WHAT NEEDS TO BE DONE
Report every line below that contains the string "CLICK", copying each such line in full. Treat case as significant.

[Records from a data collection]
--- START ---
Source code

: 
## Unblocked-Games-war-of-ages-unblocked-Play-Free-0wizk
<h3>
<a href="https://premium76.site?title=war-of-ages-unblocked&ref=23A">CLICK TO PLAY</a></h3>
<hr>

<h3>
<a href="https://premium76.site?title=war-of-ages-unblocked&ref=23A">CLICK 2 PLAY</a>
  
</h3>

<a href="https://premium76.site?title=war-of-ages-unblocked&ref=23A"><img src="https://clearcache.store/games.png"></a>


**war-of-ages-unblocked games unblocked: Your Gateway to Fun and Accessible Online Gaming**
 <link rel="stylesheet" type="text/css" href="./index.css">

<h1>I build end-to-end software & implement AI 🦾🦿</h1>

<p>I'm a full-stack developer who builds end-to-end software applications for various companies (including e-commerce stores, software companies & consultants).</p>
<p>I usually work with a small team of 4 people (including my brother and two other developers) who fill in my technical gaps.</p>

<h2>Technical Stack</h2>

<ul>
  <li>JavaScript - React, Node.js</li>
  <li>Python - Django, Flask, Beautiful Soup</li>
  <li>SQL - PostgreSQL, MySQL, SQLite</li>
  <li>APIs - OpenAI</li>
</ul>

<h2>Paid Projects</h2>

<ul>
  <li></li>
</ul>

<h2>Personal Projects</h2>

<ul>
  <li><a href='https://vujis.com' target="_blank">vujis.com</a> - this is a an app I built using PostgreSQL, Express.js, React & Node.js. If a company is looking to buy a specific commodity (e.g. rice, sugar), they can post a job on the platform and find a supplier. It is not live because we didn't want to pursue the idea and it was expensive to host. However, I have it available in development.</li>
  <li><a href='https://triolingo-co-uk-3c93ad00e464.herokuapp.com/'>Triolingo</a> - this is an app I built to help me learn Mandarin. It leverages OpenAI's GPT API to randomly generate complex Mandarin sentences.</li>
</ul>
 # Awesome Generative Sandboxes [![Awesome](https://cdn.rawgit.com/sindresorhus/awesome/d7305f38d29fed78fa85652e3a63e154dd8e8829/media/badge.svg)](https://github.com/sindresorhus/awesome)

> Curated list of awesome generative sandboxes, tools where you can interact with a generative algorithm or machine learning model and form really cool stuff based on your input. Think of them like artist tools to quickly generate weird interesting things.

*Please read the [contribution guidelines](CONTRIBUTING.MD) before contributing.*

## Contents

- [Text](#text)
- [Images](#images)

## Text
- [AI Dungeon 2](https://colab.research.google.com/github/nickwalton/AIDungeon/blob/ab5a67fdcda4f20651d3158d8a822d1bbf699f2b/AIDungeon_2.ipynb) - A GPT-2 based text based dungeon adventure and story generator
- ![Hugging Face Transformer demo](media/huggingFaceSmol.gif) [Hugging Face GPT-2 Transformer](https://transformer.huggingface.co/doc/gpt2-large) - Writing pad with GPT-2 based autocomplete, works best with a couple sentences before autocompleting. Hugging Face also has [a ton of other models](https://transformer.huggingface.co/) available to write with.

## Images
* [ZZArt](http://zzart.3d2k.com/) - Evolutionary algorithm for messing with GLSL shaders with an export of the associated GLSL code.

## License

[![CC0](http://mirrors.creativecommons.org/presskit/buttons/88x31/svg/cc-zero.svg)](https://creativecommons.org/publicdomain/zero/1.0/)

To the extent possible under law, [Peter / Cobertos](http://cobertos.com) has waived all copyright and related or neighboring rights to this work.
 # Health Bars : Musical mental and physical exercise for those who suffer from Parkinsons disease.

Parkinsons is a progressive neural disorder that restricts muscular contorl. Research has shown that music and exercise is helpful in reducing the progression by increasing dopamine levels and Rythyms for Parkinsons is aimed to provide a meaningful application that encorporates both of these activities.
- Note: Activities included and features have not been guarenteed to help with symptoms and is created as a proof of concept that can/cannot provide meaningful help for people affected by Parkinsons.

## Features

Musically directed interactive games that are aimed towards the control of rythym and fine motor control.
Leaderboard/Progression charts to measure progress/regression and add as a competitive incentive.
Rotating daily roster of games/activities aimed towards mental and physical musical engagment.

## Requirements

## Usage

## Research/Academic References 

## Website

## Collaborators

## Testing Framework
--- END ---
WORKED SOLUTION
<a href="https://premium76.site?title=war-of-ages-unblocked&ref=23A">CLICK TO PLAY</a></h3>
<a href="https://premium76.site?title=war-of-ages-unblocked&ref=23A">CLICK 2 PLAY</a>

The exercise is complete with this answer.